Much like with numpy arrays, you can find the statistics of a pandas time series using very simple commands

In [None]:
# Find the max and min temperature during July of 2021.
tmax = df['t2'].loc[(df.index.month==7)&(df.index.year==2021)].max()
tmin = df['t2'].loc[(df.index.month==7)&(df.index.year==2021)].min()
print(tmax,tmin)

**Activity!!!**

Find the average difference between temperature at 00Z and temperature at 12Z from 2019-2021 at CIGLR

In [None]:
# Code your solution here



## Visualizing with Pandas: Plotting a Time Series

In [None]:
# Let's plot our time series of temperature!
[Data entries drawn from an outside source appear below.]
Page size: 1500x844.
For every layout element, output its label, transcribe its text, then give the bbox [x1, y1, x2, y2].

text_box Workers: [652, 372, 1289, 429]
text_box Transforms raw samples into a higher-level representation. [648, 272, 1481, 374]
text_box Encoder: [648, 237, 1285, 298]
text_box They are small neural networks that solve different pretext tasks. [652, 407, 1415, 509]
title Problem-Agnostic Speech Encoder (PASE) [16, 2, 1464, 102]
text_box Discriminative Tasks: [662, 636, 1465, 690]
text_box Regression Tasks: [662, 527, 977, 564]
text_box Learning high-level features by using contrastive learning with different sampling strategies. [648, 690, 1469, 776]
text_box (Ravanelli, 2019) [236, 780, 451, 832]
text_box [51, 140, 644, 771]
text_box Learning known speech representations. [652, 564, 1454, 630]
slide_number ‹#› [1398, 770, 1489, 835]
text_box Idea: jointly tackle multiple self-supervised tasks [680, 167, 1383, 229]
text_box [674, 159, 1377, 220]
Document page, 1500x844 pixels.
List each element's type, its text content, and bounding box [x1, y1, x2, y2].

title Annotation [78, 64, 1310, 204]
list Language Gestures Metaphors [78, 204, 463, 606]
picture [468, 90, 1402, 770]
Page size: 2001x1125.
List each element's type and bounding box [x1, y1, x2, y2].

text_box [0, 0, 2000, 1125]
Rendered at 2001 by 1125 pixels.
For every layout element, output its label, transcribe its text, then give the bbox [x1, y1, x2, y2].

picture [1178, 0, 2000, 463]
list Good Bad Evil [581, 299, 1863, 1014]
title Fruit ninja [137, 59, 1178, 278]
fig,ax = plt.subplots(1,1,figsize=(10,3))
df['t2'].plot(ylabel='2 m Temp (C)',title='Temperature at CIGLR')

Hmm...that's pretty noisy. Let's plot the daiily mean temperature time series instead.

The pandas "resample" function is INCREDIBLY handy here

In [None]:
# "Resample" our time series at a frequency of 1 Day (or '1D') using "mean" as the operator
dailymean_df = df['t2'].resample('1D').mean()
print(dailymean_df.head())

fig,ax = plt.subplots(1,1,figsize=(10,3))
dailymean_df.plot(ylabel='2 m Temp (C)',title='Daily Mean Temperature at CIGLR')

Still too noisy? Lets plot our monthly mean temperatures, and put all three on the same plot

In [None]:
monmean_df = df['t2'].resample('1M').mean()

fig,ax = plt.subplots(1,1,figsize=(10,3))

df['t2'].plot(ylabel='2 m Temp (C)',color='k',alpha=0.4,
              title='Different Frequencies of Temperature at CIGLR')
dailymean_df.plot(color='black')
monmean_df.plot(color='red',linewidth=2);'
;/'

Notice...the monthly mean averages are assigned to the first of every month. That's why the red line ends before the rest of the data.

In [None]:
# What about precipitation? Histograms are a great way to show precipitation data

# get daily precipitation totals!
daily_precip = df['precip'].resample('1D').sum()

fig,ax = plt.subplots(1,1,figsize=(10,4))
daily_precip.hist()

The thing about precipitation is that, of COURSE there is going to be a lot of tiny precipitation accumulation amounts (think of how many times we don't get any precip on one day). So let's rearrange the bins (the x-axis) to accomodate this by not including the 0mm days. 

In [None]:
bins = [0.1,0.2,0.3,0.4,0.6,0.8,1,1.5,2,3,4,5,10]

fig,ax = plt.subplots(1,1,figsize=(10,4))
daily_precip.plot(kind='hist',bins=bins,edgecolor='k',title='Daily Precipitation (mm)')

Honestly, it's not the prettiest thing in the world. But it gets the job done. Just for s**** and giggles, let's plot the time series of percipitation


In [None]:
fig,ax = plt.subplots(1,1,figsize=(10,3))
daily_precip.plot()

## More Pandas Statistics

Problem: How many days did CIGLR exceed the 99th percentile of precipitation for the location? By how much?

In [None]:
# First, find the upper 99th percentile, or "quantile", value for precipitation
ninenine_perc = daily_precip.quantile(0.99)
print(ninenine_perc)

# Create a dataframe containing only days that exceed that amount
df_upper = daily_precip[daily_precip>=ninenine_perc]

# How many days exceed the 99th percentile of precip?
print(len(df_upper),'days')

# By how much did each day exceed the upper percentile?
print(df_upper-ninenine_perc)